Fat Cats in front of the Capitol

From the Department of Unsurprising News comes a report that PhRMA, the Pharmaceutical Researchers and Manufacturers Association, the brand-name drug industry’s lobbying arm, spent $22 Million lobbying Congress in 2007. This is a 25% increase from 2006. (Note: This is NOT the total amount that drug companies and their affiliated organizations spent on lobbying — it’s just the amount that PhRMA spent. If you include individual drug companies, the total would be much higher.)

That the pharmaceutical industry has become one of the largest corporate lobbies in the U.S. is not a new piece of news. The Center for Public Integrity reported in “Pushing Prescriptions” in April 2007 that:

  • “Manufacturers of pharmaceuticals, medical devices and other health products spent nearly $182 million on federal lobbying from January 2005 through June 2006”
  • “Of that total, drug companies and their trade groups spent most of it, or $155 million”
  • “Drug interests employed about 1,100 lobbyists to do their bidding in each of the past two years [2005 & 2006].
  • PhRMA “spent more than $18 million on lobbying last year, more than any single drug company and the most the group spent in one year since 1998, the earliest year of this analysis. In all, PhRMA has spent $104 million since 1998.
  • PhRMA “has an annual budget of more than $200 million.”
  • Drug companies and their trade groups spent $733 million on lobbying from 1998 to mid 2006.

Pharmaceutical companies are also big contributors to Presidential, Congressional and Senate election campaigns. According to opensecrets.org, individuals who work for drug companies and drug industry PACs gave $11,084,395 to federal candidates in the 2006 election cycle.

What did the pharmaceutical industry get for its $22M investment in 2007? Says the AP article:

Proposals aimed at lowering drug prices and restricting industry advertising fell by the wayside in Congress…

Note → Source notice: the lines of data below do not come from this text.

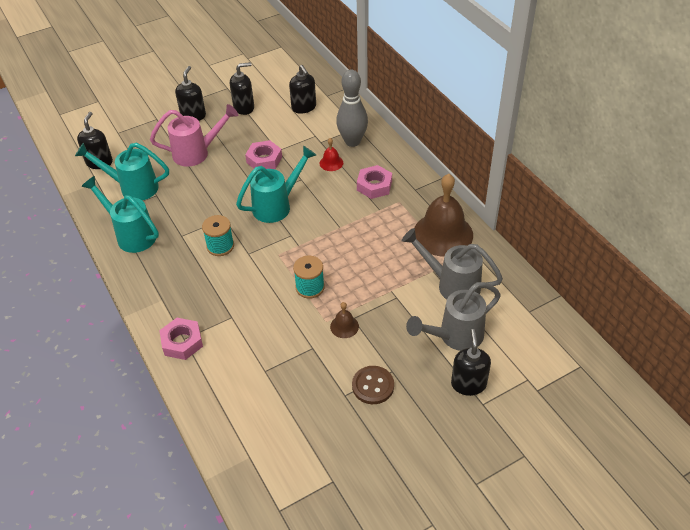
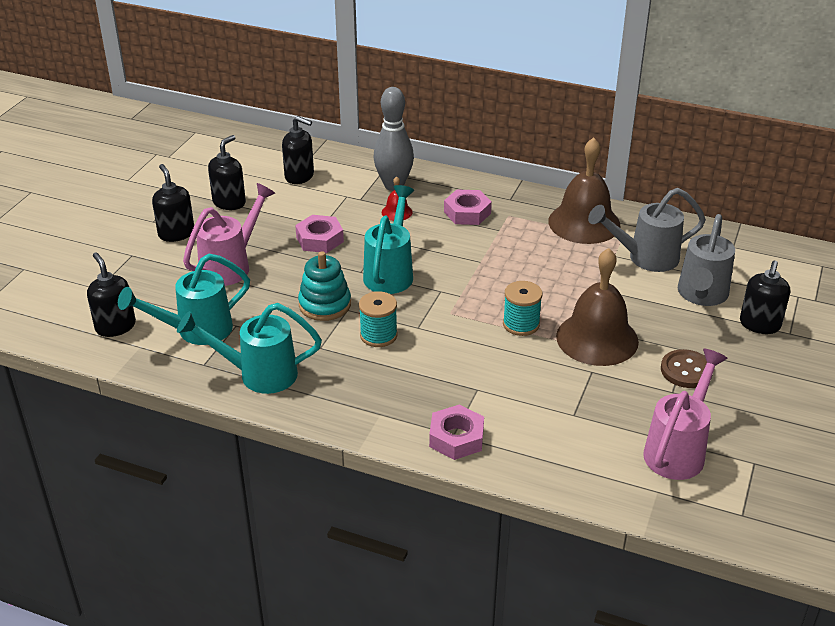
camera: 40 degrees left, 10 degrees down
(216, 208) = (325, 305): none -> turquoise stacking toy
(297, 438) = (678, 449): none -> pink watering can
(344, 326) = (597, 338): brown bell -> brown bell, size x2.29
(468, 384) = (759, 325): black soap dispenser -> black soap dispenser turned 120 degrees counterclockwise

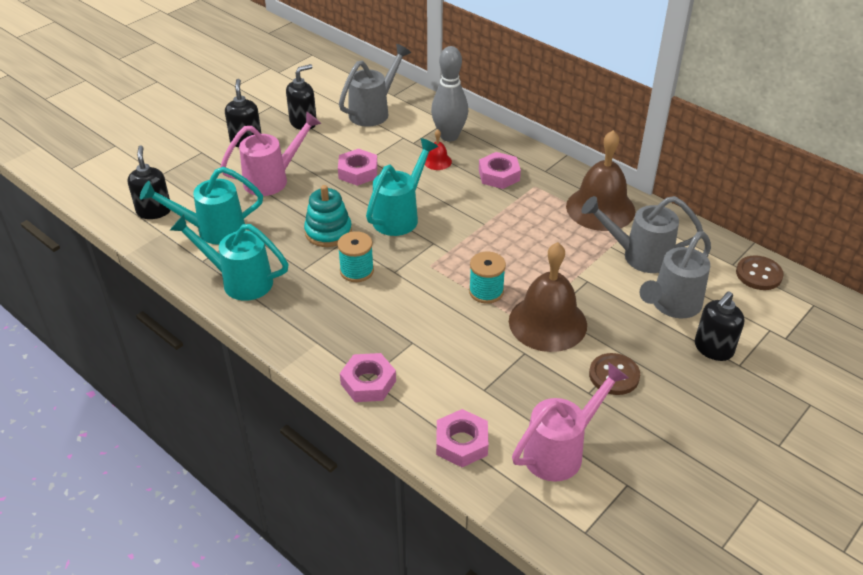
camera: 20 degrees right, 5 degrees up
(299, 176) = (374, 111): black soap dispenser -> grey watering can
(582, 468) = (461, 443): none -> pink nut
(761, 250) = (758, 274): none -> brown button

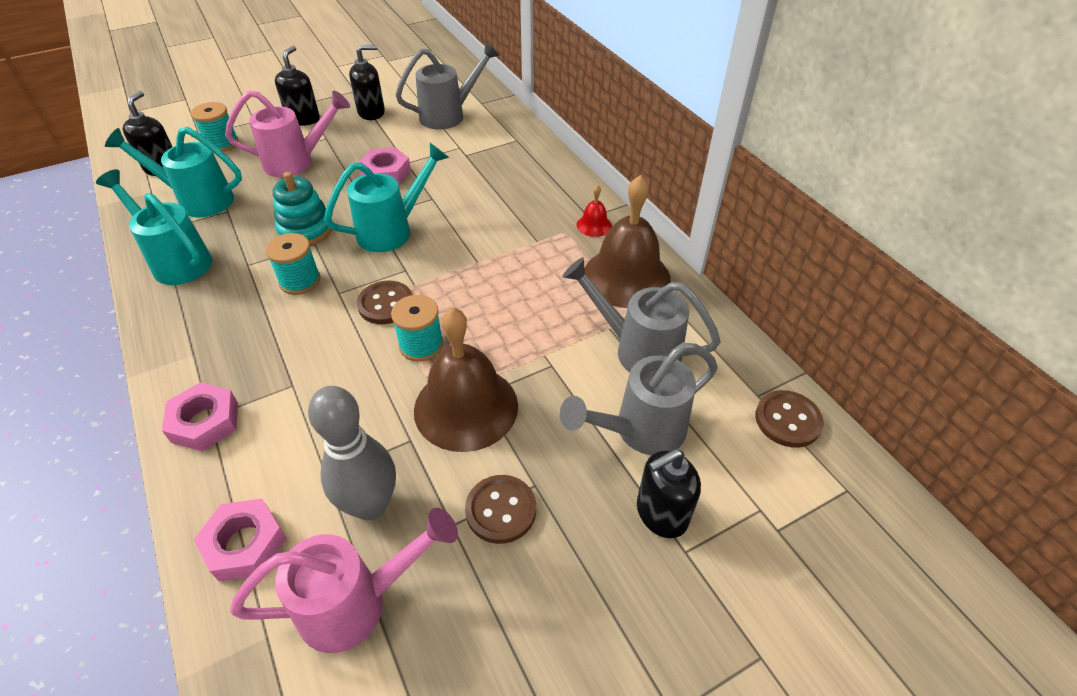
camera: 20 degrees right, 5 degrees up
(189, 178) = (222, 144): none -> turquoise spool
(437, 161) = (476, 180): red bell -> red bell (594, 225)
(437, 270) = (385, 304): none -> brown button
(449, 136) = (508, 156): grey bowling pin -> grey bowling pin (370, 505)
(499, 175) = (532, 210): pink nut -> none

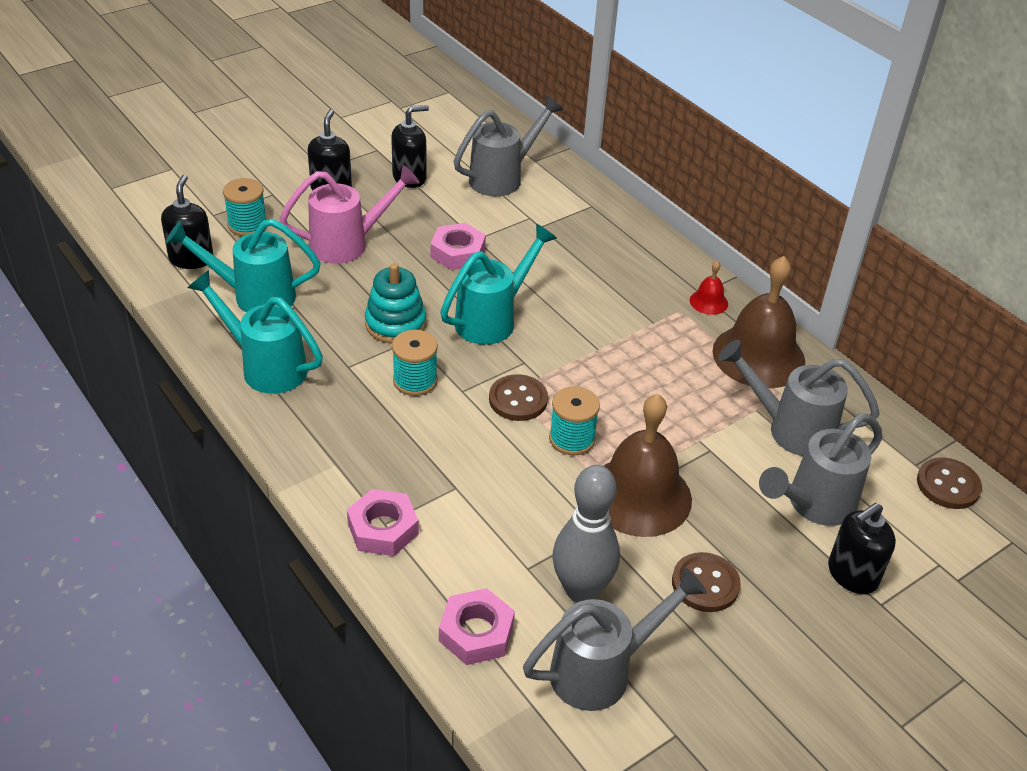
camera: 10 degrees left, 5 degrees down
(358, 602) = (603, 670): pink watering can -> grey watering can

The industry trade group advocated against:

  • a proposal by House Democrats that would have allowed the government _ not private health insurers _ to negotiate drug prices for seniors in Medicare. The measure, aimed at wringing lower prices from drug makers, stalled in the House after President Bush threatened to veto it.
  • legislation that would allow the U.S. to import cheaper prescription drugs from Canada and other foreign countries, citing safety concerns. Import proponents said foreign competition would help drive down U.S. drug prices. The issue failed to gain traction in Congress, despite several high-profile hearings.
  • patent-reform legislation that it argued could weaken legal protections on drug patents. High-tech companies supported the bill that passed the House last year aimed at improving the U.S. patent system, but PhRMA argued it could weaken patent protections by reducing infringement penalties. The bill is still pending in the Senate.
  • a bill overhauling the Food and Drug Administration’s drug-safety system. The legislation, which became law last September, gave FDA new powers to update drug safety labeling and monitor side effects after drugs are approved. But the final bill did not include restrictions on direct-to-consumer advertising opposed by the drug industry.

Not a bad return on investment. The passage of any of the measures that PhRMA’s cash helped defeat could have cost the industry billions, so a mere $22 Million seems like money well spent. Unless, of course, you’re a patient, a consumer, a taxpayer, a doctor — in short, anyone other than a drug company executive or stockholder.